The Decider has finally turned the money hose on Detroit, and don’t I wish I were standing nearby with a bucket. One of my paychecks has mysteriously gone walkabout again and Visa would like nothing better than to get me by the plums with a downhill pull.

Meanwhile, in the spirit of the holiday season, there’s a fresh rant up at VeloNews.com. No charge. Think of it as my little gift to you this Zappadan.

Interesting concept, eh? I get paid (or don’t, as the case may be) to dash off my little online japes. The editors get paid to read and post it. And the publisher has to write the check (or not). But you, you lucky devils — you get off scot-free. Except for having to notice all those bloody ads for this and that in your peripheral vision, which does tax the eyeballs, does it not?

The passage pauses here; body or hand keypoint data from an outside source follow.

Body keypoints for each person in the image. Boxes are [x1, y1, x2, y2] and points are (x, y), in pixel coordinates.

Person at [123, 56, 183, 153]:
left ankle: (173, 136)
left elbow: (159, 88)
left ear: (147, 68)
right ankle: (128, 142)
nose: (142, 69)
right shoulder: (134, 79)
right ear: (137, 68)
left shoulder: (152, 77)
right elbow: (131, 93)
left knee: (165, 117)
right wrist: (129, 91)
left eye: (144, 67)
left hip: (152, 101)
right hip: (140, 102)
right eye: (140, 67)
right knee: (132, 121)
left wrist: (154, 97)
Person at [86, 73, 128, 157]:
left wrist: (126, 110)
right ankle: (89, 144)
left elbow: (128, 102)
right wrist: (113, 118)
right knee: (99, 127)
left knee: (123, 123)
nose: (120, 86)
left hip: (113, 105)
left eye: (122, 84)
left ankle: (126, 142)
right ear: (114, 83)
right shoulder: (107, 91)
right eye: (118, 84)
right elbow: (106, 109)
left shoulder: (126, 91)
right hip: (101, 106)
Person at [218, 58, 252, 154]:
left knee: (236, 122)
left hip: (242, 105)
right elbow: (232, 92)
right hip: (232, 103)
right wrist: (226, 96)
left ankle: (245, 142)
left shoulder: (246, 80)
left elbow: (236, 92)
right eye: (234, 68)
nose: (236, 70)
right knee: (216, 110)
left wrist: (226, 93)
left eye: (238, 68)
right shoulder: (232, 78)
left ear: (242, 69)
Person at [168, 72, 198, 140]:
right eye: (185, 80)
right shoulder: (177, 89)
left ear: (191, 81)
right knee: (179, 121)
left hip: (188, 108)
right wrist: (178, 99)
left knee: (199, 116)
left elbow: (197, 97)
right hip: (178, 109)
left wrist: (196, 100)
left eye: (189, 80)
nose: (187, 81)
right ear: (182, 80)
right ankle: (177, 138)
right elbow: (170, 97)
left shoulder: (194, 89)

Not only is my stuff free to you, it’s easily accessible. Couple clicks of the mouse and there I am in all my pointless, content-free glory. It’s a pretty specialized delivery system, when you think about it. If all you care about is reading me, or Lennard Zinn, or Bob Mionske, you don’t have to thumb through a wad of other stuff to get to us. Click, click and off you go.

(More on this later. Herself is screeching that I look like a coconut and am in dire need of a haircut.)

OK, I’m freshly shaven and back to deep thought. I click the mouse for my national and international news, coverage of fringe sports like cycling, leftist political commentary and expert advice I can use to make my life richer (investment advice, recipes from elite chefs, and so on). I know where to go and how to get there.

I would like to read local news, too, and plenty of it, without having to wade through a wad of other stuff that is more easily available online: the aforementioned national and international news; pointless coverage of mainstream professional sports already covered to excess by TV; and the endless smelly pile of treacly features keyed to days of the week (Food, Life, Money, et al). But I can’t get local and regional news — not a lot of it, anyway, and certainly not reliably — with a click of the mouse.

If the Gazette were to do without all the trappings that defined the Newspaper v1.0 and become a strictly local news source, I might subscribe again. But if it keeps trying to be all things to all people, I’ll continue to withhold my pennies and watch it die a slow, lingering death.

Late update: Incidentally, if this post seems even more scatter-brained than usual, it may be because the cats were dancing on my head at 4 a.m. and set me to thinking creakily about some of the excellent comments in an earlier post.